In November 1983, Egypt ordered a class of nine 93-foot patrol craft for service with its Coast Guard, a division of the Egyptian Navy. The first three were completed in 1985 at Morgan City, Louisiana, by Swiftships, Inc., which provided kits for the assembly of the other half dozen by Osman Ahmed Osman & Co., Ismaila, Egypt. Originally lightly armed with a .50-caliber machine gun forward and a 20-mm gun aft, the boats have been rearmed with surplus Soviet-supplied weapons: a twin 25-mm/80-caliber mount is now located forward and a single 14.5mm machine gun aft. The steel-hulled craft, which frequently are sighted in Egyptian harbors and coastal waters, displace 102 tons full load and can achieve 27 knots on their twin MTU diesels.

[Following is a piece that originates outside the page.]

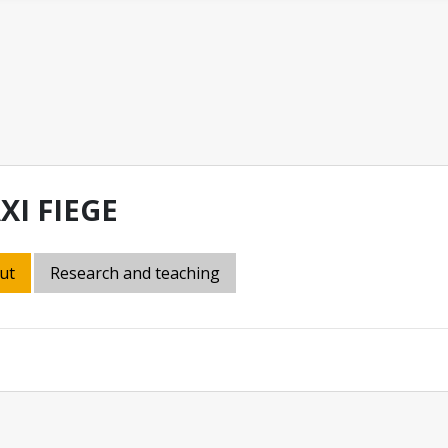
XI FIEGE
ut
Research and teaching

The Egyptian Coast Guard also operates 11 similar-sized, locally designed craft, more than 50 smaller patrol boats, and 4 small tugboats.
Other than the United States, almost no nations operate government-owned strategic sealift fleets other than amphibious warfare ships. One exception is Great Britain's 23,986 gross registered ton vehicle carrier Sea Crusader, chartered in October for two years (with an option for extension) for operation by the Royal Fleet Auxiliary to support the newly formed Joint Rapid Deployment Force. The 528foot, 17.4-knot Sea Crusader, shown here arriving at Portsmouth in February, was completed in Japan as the mercantile Celestine on 4 October 1996 and will carry some 350 armored vehicles, trucks, and other wheeled equipment on her three internal cargo decks, debarking them via a 150-ton-capacity non-slewing stern ramp. Additional light vehicles can be carried on the open upper deck. Crewed by only 17, the Sea Crusader is to be joined by a second similar ship later this year.
The 2,689-ton, 372-foot Italian Navy Alpino-class frigate Carabiniere has been converted to act as trials ship for the Alenia-Elsag SPY-790 EMPAR target designation and tracking radar planned to be carried by French and Italian units of the troubled tripartite "Horizon Frigate" program; the British ships are to have the Siemens-Plessey Sampson radar. A tall lattice tower has been erected in place of the Caribiniere's former helicopter hangar to support the EMPAR's antenna, and all but one of the six single 76-mm dual-purpose gun-mounts have been removed. A single launcher, aimed to starboard, for Milas antisubmarine cruise missile firing trials has replaced the Menon antisubmarine mortar forward of the bridge, and the ship retains two triple antisubmarine torpedo tubes to complement her hull-mounted and variable-depth sonars. The Caribiniere's sister Alpino recently completed conversion to serve as a mine countermeasures and combat divers' support ship.